- [Task instructions] In the data below, locate each line with the word "tỉnh" and list it.

- [Material to process]

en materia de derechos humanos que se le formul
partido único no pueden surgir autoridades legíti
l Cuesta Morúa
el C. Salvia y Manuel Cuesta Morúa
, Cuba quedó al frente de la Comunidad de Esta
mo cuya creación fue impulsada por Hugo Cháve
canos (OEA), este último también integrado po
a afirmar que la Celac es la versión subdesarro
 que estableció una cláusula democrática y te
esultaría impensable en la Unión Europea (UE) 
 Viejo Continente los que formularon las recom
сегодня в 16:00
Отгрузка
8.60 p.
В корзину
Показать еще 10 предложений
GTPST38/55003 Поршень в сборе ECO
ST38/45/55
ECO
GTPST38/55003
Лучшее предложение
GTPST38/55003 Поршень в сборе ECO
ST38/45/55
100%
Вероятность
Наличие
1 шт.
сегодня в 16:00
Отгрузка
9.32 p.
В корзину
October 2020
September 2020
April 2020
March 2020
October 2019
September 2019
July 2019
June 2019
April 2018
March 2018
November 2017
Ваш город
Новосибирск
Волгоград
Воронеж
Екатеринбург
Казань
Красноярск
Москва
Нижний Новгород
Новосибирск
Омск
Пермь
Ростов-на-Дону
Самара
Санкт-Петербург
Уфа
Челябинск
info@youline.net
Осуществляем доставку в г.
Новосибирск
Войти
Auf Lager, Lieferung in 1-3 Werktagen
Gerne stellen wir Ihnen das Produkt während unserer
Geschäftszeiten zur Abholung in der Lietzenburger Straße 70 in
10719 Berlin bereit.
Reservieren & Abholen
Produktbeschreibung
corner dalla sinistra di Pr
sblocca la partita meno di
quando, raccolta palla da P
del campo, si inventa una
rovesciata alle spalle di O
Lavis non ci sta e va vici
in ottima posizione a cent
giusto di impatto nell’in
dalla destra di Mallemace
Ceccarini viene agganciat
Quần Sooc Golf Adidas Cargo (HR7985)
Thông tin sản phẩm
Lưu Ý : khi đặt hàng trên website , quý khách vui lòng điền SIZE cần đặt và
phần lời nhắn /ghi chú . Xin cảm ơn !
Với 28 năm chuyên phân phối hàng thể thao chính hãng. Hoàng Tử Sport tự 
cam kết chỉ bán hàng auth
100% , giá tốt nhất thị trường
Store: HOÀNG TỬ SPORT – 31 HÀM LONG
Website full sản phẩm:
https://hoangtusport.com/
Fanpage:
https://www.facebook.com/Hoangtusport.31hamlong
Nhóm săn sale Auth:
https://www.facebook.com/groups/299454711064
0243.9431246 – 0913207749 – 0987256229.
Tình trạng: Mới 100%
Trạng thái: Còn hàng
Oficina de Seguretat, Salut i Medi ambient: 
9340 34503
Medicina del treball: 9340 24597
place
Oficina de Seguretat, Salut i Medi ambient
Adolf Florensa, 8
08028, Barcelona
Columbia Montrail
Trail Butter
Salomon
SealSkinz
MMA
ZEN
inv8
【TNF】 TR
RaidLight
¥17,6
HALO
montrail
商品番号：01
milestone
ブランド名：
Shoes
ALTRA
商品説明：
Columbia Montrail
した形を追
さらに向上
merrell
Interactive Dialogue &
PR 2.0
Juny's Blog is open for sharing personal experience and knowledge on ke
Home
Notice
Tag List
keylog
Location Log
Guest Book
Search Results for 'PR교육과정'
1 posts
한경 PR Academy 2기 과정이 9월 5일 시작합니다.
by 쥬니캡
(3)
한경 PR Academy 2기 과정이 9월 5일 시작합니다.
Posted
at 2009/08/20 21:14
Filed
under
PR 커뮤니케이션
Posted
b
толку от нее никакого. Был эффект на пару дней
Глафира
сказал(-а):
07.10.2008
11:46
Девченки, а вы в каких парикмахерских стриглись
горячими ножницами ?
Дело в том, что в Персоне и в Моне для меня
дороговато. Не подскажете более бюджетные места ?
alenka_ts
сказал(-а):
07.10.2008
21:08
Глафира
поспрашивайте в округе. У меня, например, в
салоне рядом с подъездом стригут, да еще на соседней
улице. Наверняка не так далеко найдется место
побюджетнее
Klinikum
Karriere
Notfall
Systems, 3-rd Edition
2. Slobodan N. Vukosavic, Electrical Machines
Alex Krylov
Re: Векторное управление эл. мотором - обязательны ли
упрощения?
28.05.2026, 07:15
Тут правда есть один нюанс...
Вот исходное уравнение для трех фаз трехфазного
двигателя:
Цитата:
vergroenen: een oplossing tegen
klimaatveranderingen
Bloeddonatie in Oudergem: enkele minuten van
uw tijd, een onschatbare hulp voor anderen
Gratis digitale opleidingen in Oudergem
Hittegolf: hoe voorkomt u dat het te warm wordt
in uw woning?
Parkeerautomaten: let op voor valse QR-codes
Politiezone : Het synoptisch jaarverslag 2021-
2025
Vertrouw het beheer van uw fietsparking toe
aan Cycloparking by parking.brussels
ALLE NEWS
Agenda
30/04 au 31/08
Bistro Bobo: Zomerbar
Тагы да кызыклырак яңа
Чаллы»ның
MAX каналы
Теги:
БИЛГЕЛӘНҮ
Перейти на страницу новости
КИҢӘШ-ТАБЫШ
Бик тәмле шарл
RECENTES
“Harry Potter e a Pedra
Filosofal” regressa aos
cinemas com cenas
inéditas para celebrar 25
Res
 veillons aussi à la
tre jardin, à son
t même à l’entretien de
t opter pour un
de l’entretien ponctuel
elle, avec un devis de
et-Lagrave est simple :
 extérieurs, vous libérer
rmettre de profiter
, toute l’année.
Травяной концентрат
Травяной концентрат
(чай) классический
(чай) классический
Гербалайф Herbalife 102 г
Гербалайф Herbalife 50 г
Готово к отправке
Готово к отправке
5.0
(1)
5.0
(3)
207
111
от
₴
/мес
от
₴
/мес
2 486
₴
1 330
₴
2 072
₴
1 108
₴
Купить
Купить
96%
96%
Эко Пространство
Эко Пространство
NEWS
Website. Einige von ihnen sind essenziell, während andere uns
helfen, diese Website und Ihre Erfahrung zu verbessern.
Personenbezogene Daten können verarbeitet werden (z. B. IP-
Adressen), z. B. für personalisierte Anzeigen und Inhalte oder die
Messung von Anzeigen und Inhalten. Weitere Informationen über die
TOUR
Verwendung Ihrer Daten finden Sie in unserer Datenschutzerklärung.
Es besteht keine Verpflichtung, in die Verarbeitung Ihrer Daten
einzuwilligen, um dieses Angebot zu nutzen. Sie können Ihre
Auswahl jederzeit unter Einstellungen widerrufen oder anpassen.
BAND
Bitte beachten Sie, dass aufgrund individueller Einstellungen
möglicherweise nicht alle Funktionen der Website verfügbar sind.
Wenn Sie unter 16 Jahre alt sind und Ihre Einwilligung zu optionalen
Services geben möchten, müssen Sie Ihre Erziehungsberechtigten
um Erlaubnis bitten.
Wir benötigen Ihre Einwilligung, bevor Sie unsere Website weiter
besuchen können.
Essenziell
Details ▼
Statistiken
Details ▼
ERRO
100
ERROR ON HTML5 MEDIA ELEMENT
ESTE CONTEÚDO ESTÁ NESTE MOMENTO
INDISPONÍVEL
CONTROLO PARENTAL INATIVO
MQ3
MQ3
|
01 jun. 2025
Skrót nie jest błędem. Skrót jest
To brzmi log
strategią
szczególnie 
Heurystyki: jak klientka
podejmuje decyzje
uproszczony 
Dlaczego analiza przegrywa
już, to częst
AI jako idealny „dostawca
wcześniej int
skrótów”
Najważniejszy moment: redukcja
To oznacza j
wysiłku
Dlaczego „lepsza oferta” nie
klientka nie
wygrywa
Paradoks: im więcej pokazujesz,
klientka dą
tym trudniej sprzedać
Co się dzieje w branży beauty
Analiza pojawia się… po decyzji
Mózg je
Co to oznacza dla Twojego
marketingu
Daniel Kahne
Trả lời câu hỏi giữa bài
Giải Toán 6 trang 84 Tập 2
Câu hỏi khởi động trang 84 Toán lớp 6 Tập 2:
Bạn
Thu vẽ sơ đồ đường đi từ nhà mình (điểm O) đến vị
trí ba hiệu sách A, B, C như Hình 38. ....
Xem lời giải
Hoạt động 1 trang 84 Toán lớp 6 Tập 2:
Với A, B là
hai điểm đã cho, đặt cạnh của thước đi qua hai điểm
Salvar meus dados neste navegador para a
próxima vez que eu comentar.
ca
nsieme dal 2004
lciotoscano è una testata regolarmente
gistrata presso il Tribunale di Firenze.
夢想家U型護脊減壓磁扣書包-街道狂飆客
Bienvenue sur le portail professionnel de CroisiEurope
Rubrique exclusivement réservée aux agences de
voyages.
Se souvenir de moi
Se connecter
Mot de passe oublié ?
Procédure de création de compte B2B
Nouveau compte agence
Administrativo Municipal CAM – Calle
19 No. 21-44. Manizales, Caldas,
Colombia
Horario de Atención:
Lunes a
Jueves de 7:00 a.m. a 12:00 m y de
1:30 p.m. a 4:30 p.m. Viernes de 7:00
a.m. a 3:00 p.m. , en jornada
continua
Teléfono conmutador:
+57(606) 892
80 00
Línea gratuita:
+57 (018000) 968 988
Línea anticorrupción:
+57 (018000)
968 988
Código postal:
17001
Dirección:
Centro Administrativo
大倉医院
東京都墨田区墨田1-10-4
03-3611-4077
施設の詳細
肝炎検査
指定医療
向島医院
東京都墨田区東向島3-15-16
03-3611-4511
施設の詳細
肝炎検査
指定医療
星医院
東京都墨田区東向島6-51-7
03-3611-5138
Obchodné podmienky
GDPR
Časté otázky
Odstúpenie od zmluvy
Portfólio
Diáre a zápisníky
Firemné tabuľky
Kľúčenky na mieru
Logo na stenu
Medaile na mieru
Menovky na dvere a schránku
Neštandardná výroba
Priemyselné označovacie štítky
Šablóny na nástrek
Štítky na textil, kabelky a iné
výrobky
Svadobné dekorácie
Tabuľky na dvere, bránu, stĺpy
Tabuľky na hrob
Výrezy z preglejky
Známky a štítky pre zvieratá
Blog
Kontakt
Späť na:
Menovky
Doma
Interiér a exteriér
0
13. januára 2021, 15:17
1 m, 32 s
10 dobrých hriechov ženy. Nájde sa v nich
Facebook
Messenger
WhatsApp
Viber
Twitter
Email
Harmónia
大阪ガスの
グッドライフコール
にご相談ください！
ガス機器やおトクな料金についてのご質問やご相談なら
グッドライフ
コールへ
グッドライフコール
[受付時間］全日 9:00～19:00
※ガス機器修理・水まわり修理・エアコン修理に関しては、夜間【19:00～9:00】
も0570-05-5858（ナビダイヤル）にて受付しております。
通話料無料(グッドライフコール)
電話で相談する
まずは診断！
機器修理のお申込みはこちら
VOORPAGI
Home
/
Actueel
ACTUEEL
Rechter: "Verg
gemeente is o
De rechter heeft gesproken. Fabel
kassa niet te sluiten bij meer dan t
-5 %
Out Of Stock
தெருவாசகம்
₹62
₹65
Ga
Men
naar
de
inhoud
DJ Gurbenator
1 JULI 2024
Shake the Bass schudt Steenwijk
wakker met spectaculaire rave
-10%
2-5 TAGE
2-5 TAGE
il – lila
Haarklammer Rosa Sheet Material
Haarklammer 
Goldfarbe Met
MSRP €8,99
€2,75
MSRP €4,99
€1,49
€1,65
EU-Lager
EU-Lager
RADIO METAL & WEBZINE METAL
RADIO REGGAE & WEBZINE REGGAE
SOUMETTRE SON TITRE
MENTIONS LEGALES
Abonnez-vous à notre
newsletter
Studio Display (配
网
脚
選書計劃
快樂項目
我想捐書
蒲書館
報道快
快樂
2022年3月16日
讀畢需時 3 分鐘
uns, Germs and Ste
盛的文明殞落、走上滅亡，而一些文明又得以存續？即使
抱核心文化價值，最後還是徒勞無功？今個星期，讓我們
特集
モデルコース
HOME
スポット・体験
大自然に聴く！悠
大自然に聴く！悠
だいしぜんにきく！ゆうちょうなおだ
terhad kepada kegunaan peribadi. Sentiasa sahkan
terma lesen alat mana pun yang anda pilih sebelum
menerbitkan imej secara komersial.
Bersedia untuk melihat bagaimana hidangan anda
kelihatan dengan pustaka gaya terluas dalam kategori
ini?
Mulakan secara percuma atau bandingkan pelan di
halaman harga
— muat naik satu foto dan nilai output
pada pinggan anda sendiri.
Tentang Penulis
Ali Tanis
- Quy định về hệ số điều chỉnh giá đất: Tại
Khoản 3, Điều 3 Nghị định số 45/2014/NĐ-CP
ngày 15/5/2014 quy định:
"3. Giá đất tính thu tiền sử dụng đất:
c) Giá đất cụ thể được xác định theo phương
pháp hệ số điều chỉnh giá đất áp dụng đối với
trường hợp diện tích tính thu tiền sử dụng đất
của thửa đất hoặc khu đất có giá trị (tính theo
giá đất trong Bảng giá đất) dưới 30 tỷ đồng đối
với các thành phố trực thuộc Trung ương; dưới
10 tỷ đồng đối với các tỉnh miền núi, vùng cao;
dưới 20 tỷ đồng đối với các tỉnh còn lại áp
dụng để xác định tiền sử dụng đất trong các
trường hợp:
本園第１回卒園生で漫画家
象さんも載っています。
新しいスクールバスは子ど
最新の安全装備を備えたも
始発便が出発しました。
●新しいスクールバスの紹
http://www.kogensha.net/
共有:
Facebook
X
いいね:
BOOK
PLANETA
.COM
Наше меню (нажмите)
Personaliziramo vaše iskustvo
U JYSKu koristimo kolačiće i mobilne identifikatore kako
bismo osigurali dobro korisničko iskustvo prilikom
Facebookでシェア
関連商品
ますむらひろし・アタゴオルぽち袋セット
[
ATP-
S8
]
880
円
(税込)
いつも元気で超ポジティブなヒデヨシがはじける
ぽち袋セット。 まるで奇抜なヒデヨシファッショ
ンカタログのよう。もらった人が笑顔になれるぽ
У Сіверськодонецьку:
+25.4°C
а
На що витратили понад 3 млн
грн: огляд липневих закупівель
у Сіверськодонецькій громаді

- [Output]
10 tỷ đồng đối với các tỉnh miền núi, vùng cao;
dưới 20 tỷ đồng đối với các tỉnh còn lại áp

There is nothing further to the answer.